Exercise: Extract the text from every item below, reproducing each line verbatim and in its original order.

Data to process START

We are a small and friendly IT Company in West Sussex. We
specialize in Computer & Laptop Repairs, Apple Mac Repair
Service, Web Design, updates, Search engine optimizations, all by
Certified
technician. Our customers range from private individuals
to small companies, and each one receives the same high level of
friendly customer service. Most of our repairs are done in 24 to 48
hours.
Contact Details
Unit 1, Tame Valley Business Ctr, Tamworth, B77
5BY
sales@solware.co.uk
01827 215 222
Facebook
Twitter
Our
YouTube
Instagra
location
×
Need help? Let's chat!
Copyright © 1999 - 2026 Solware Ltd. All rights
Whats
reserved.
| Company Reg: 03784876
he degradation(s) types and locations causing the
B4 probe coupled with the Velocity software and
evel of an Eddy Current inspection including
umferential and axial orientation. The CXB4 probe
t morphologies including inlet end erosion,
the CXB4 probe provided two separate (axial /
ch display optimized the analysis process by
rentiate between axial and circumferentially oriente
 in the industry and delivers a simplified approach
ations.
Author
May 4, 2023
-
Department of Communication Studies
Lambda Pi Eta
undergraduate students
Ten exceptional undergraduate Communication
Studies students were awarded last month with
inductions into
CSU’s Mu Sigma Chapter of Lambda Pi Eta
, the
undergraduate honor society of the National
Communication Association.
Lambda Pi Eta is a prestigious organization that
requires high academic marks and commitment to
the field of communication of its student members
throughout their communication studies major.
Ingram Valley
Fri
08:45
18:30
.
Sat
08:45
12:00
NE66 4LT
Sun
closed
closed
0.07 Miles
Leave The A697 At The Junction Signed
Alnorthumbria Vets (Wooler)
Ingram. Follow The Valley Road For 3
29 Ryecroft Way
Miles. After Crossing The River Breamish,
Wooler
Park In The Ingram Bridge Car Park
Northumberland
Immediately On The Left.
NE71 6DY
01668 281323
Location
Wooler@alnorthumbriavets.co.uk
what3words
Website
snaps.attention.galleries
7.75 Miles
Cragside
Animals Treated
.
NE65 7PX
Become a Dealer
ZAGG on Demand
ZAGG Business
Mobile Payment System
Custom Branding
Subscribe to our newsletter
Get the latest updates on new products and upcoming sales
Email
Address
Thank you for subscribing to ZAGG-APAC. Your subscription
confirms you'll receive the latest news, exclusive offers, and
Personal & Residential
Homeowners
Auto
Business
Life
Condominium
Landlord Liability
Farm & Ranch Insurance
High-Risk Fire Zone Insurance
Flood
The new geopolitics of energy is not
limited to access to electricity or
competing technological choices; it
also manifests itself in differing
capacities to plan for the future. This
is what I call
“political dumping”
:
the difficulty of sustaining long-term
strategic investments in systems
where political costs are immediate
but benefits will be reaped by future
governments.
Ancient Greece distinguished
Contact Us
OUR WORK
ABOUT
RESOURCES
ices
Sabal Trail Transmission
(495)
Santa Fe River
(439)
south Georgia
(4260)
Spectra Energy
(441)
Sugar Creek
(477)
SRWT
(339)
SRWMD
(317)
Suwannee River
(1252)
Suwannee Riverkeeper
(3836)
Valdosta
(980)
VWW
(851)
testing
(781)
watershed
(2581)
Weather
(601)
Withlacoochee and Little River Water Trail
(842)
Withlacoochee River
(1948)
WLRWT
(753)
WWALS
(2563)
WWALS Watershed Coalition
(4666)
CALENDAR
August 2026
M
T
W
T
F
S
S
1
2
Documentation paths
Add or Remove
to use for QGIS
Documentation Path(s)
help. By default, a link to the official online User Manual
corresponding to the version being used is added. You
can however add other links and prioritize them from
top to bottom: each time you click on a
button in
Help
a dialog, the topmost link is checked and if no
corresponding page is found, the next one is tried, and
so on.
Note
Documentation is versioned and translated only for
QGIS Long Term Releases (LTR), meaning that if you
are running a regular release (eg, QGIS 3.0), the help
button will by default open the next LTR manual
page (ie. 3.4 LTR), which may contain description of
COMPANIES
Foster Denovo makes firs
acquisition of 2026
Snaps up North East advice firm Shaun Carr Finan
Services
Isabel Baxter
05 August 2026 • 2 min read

Data to process END

Exercise solution:
We are a small and friendly IT Company in West Sussex. We
specialize in Computer & Laptop Repairs, Apple Mac Repair
Service, Web Design, updates, Search engine optimizations, all by
Certified
technician. Our customers range from private individuals
to small companies, and each one receives the same high level of
friendly customer service. Most of our repairs are done in 24 to 48
hours.
Contact Details
Unit 1, Tame Valley Business Ctr, Tamworth, B77
5BY
sales@solware.co.uk
01827 215 222
Facebook
Twitter
Our
YouTube
Instagra
location
×
Need help? Let's chat!
Copyright © 1999 - 2026 Solware Ltd. All rights
Whats
reserved.
| Company Reg: 03784876
he degradation(s) types and locations causing the
B4 probe coupled with the Velocity software and
evel of an Eddy Current inspection including
umferential and axial orientation. The CXB4 probe
t morphologies including inlet end erosion,
the CXB4 probe provided two separate (axial /
ch display optimized the analysis process by
rentiate between axial and circumferentially oriente
 in the industry and delivers a simplified approach
ations.
Author
May 4, 2023
-
Department of Communication Studies
Lambda Pi Eta
undergraduate students
Ten exceptional undergraduate Communication
Studies students were awarded last month with
inductions into
CSU’s Mu Sigma Chapter of Lambda Pi Eta
, the
undergraduate honor society of the National
Communication Association.
Lambda Pi Eta is a prestigious organization that
requires high academic marks and commitment to
the field of communication of its student members
throughout their communication studies major.
Ingram Valley
Fri
08:45
18:30
.
Sat
08:45
12:00
NE66 4LT
Sun
closed
closed
0.07 Miles
Leave The A697 At The Junction Signed
Alnorthumbria Vets (Wooler)
Ingram. Follow The Valley Road For 3
29 Ryecroft Way
Miles. After Crossing The River Breamish,
Wooler
Park In The Ingram Bridge Car Park
Northumberland
Immediately On The Left.
NE71 6DY
01668 281323
Location
Wooler@alnorthumbriavets.co.uk
what3words
Website
snaps.attention.galleries
7.75 Miles
Cragside
Animals Treated
.
NE65 7PX
Become a Dealer
ZAGG on Demand
ZAGG Business
Mobile Payment System
Custom Branding
Subscribe to our newsletter
Get the latest updates on new products and upcoming sales
Email
Address
Thank you for subscribing to ZAGG-APAC. Your subscription
confirms you'll receive the latest news, exclusive offers, and
Personal & Residential
Homeowners
Auto
Business
Life
Condominium
Landlord Liability
Farm & Ranch Insurance
High-Risk Fire Zone Insurance
Flood
The new geopolitics of energy is not
limited to access to electricity or
competing technological choices; it
also manifests itself in differing
capacities to plan for the future. This
is what I call
“political dumping”
:
the difficulty of sustaining long-term
strategic investments in systems
where political costs are immediate
but benefits will be reaped by future
governments.
Ancient Greece distinguished
Contact Us
OUR WORK
ABOUT
RESOURCES
ices
Sabal Trail Transmission
(495)
Santa Fe River
(439)
south Georgia
(4260)
Spectra Energy
(441)
Sugar Creek
(477)
SRWT
(339)
SRWMD
(317)
Suwannee River
(1252)
Suwannee Riverkeeper
(3836)
Valdosta
(980)
VWW
(851)
testing
(781)
watershed
(2581)
Weather
(601)
Withlacoochee and Little River Water Trail
(842)
Withlacoochee River
(1948)
WLRWT
(753)
WWALS
(2563)
WWALS Watershed Coalition
(4666)
CALENDAR
August 2026
M
T
W
T
F
S
S
1
2
Documentation paths
Add or Remove
to use for QGIS
Documentation Path(s)
help. By default, a link to the official online User Manual
corresponding to the version being used is added. You
can however add other links and prioritize them from
top to bottom: each time you click on a
button in
Help
a dialog, the topmost link is checked and if no
corresponding page is found, the next one is tried, and
so on.
Note
Documentation is versioned and translated only for
QGIS Long Term Releases (LTR), meaning that if you
are running a regular release (eg, QGIS 3.0), the help
button will by default open the next LTR manual
page (ie. 3.4 LTR), which may contain description of
COMPANIES
Foster Denovo makes firs
acquisition of 2026
Snaps up North East advice firm Shaun Carr Finan
Services
Isabel Baxter
05 August 2026 • 2 min read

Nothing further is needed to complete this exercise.